ML: Yes, there is something! This video is very much in the spirit of how I approach my evolving live performances, but it is a new step because I approached it like a mini narrative film, or mini documentary. I am thinking more “filmically” lately because I am actually in the early process of planning a nonfiction film related to the project I have been doing in Poland in collaboration with a Polish artist, Patrycja Dołowy. Compared to the small universe of the plant video, this story in Poland is massive. Patrycja and I, through our work together, have become responsible for a buried Jewish archive that, if properly saved, could provide answers for many people.

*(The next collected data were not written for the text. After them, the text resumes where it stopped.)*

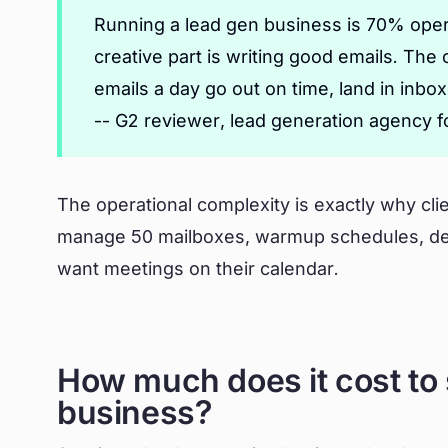
Running a lead gen business is 70% oper
creative part is writing good emails. The
emails a day go out on time, land in inbo
-- G2 reviewer, lead generation agency 
The operational complexity is exactly why clie
manage 50 mailboxes, warmup schedules, deli
want meetings on their calendar.
How much does it cost to 
business?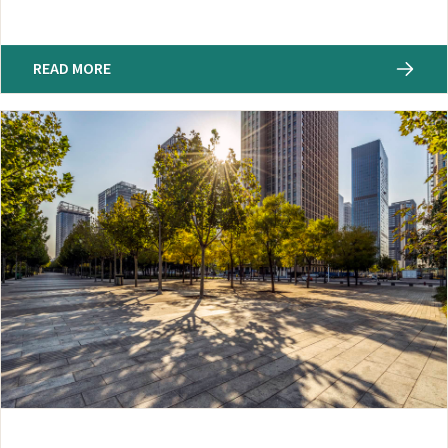
READ MORE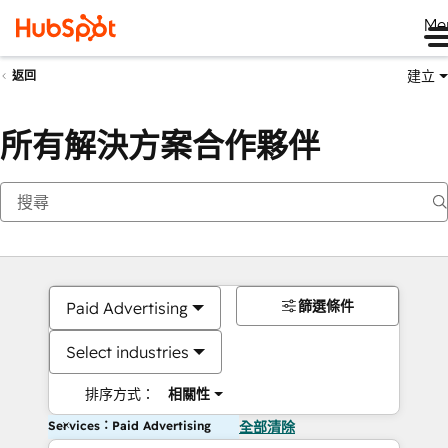
Me
建立
返回
所有解決方案合作夥伴
篩選條件
Paid Advertising
Select industries
排序方式：
相關性
Services：Paid Advertising
全部清除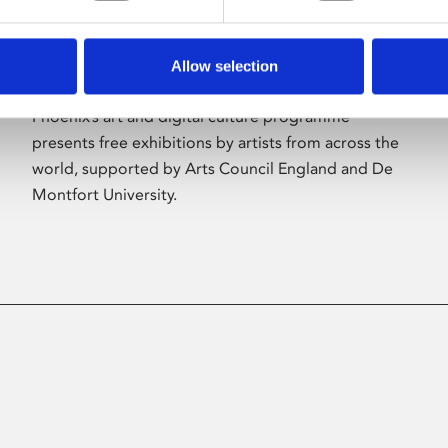
Allow selection
About Art
Phoenix’s art and digital culture programme
presents free exhibitions by artists from across the
world, supported by Arts Council England and De
Montfort University.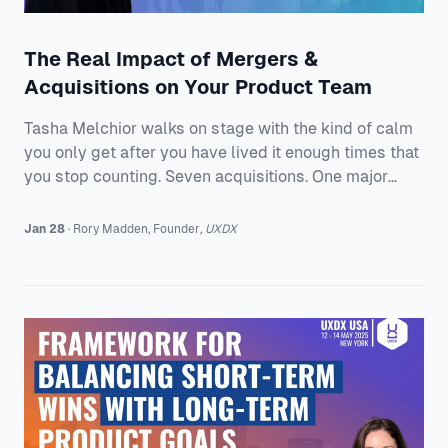
The Real Impact of Mergers &
Acquisitions on Your Product Team
Tasha Melchior walks on stage with the kind of calm
you only get after you have lived it enough times that
you stop counting. Seven acquisitions. One major
merger. A company story that keeps rewriting itself,
while the product team is still expected to ship, keep
Jan 28
·
Rory
Madden
,
Founder
,
UXDX
customers happy, and somehow feel “aligned.” The
Board Game Version of M&A Is the Fun Part Tasha
introduces herself as VP of Product at Everway, and
she makes a point of sharing her non-traditional path.
She was a history teacher bef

Paulina (Performance-in-process), 2020, hybrid live/streaming performance with Patrycja Dołowy, directed by Kathleen Amshoff, Kana Theater, Szczecin, PL
EB: Oh my god.
ML: Yes, it is a story that I cannot do justice to here, but essentially, Patrycja and I are an ocean apart; Poland is still in lock down, and we are facing an authoritarian government and sanctioned anti-Semitism. So, as impossible as it all seems, we agreed to make a film about the process of saving the archive because making this film could help save it for real. It is an overwhelming project, and I often feel very powerless and a lot of anxiety around it. I approached this new video as a counterpoint, a way to start very small, to explore levels of accountability, care, and deep listening to a situation. But also to reconnect to magic, and to lightness. So I started out thinking of it as an exercise to prepare me for this much larger, much harder thing, and it turned into its own expansive universe, really. One that now also continues on in life, out in the world. I was truly surprised by how much I learned, and continue to learn, through this journey with my little tree in my apartment.
EB: That’s a completely amazing shift.